Using the listing below, copy every line that mentions "blessing".
------------
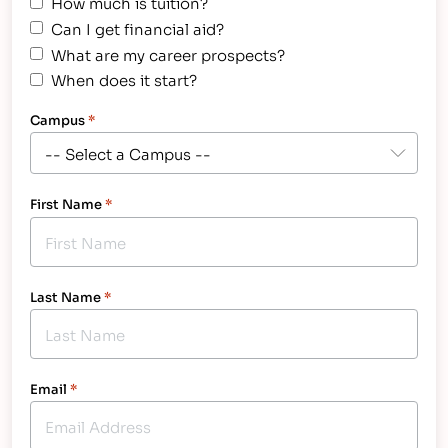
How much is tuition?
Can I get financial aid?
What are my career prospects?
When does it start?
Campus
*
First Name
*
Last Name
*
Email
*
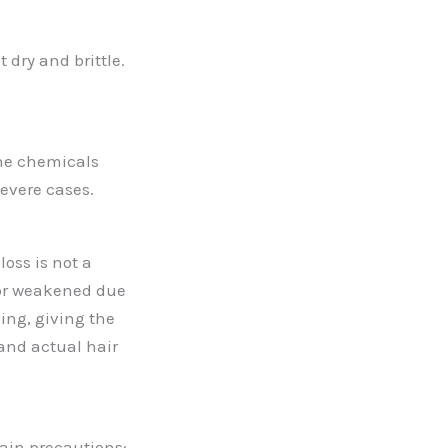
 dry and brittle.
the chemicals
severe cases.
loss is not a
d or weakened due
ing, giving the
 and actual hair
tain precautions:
------------
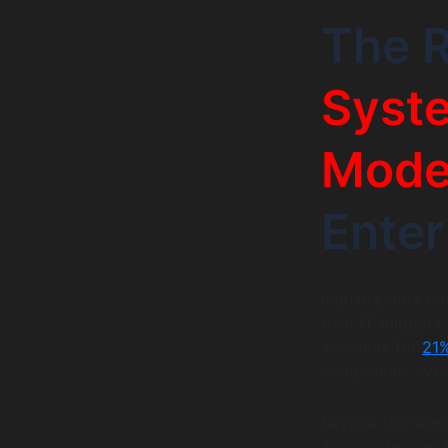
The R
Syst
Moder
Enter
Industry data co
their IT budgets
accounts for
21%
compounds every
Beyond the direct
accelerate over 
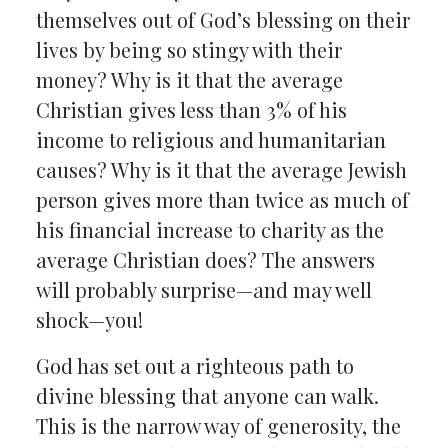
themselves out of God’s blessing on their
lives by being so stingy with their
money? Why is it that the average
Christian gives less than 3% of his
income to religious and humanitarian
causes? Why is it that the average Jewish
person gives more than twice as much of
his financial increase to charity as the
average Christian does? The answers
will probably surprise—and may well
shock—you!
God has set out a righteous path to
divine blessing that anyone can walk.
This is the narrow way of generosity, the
------------
Solution:
themselves out of God’s blessing on their
divine blessing that anyone can walk.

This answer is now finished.